Two people close to me have been recently diagnosed with malignant breast cancer. “Why?” we are tempted to ask when faced with such misfortunes. Why me? Why now?
It’s natural to first ponder whether one’s life choices have somehow led to such an unfortunate plight. Unless you have excessively abused drugs, alcohol, tobacco, and/or food over a long period of time it is easy to rule this option out. “Hey, I need to lose a few pounds but cancer-----come on!”
The next level of questioning moves to theology: What have I done to deserve this? Why is God punishing me? I suppose such thoughts never occur to atheists, with their “I’m here--I’m gone--whatever” philosophy. But for those of us who believe in some form of Higher Intelligence it’s natural to question the fairness of a Plan that includes our possible premature demise. Somehow “the Lord working in mysterious ways” isn’t particularly comforting when it’s your illness that’s part of the mystery.
I’ve long thought that our enjoyment of games is rooted in their similarity to the design of the Universe, specifically involving the element of randomness. Take Monopoly as an example. There is a 3-dimensional field of play, and there are specific rules. Yet as we move our markers around the board we encounter many random components—the roll of the dice; choosing to buy or not buy property; landing on Chance or Community Chest, to name a few.

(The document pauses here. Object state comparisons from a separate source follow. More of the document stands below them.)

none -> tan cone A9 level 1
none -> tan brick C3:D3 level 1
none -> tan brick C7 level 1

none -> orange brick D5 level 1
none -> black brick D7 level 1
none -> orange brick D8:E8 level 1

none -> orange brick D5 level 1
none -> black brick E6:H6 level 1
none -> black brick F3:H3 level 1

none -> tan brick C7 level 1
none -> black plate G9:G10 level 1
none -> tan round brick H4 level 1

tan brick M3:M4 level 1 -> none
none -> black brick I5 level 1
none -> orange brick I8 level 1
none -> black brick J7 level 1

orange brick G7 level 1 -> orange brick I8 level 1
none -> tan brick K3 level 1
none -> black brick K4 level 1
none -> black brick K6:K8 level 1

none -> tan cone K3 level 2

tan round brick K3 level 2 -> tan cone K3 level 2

None of these detract from the integrity of the game. In fact they are the essence of its fun. Is it possible that this frivolous example is a microcosm of Everything? Could the Creator be whimsical and fun-loving enough to create a Universe beyond boring cause-and-effect by spicing things up with a little randomness here and there? If a simple board game isn’t destroyed by unpredictability, by extrapolation why should the Universe?
How ho-hum would Monopoly be if everything were predictable? Drawing a “Go to Jail” card is a temporary setback, but you’re not totally out of the game.
Whatever your specific spiritual beliefs, they probably include some faith in life beyond the physical body—heaven/hell, reincarnation, returning to the Source. Perhaps seemingly random fortune (winning the lottery) or misfortune (cancer) is exactly that—one turn of one round in an Eternal Game.
This notion gives me much more comfort than trying to dissect one’s life searching for clues or questioning the judgment of a Supreme Being. It explains why babies die in plane crashes, gangsters become wealthy rap stars, and all other seemingly unjust anomalies. Trying to understand life with our puny human brain is as futile as attempting to capture the wind in a paper bag.
However you define Faith, it is there that Peace is found.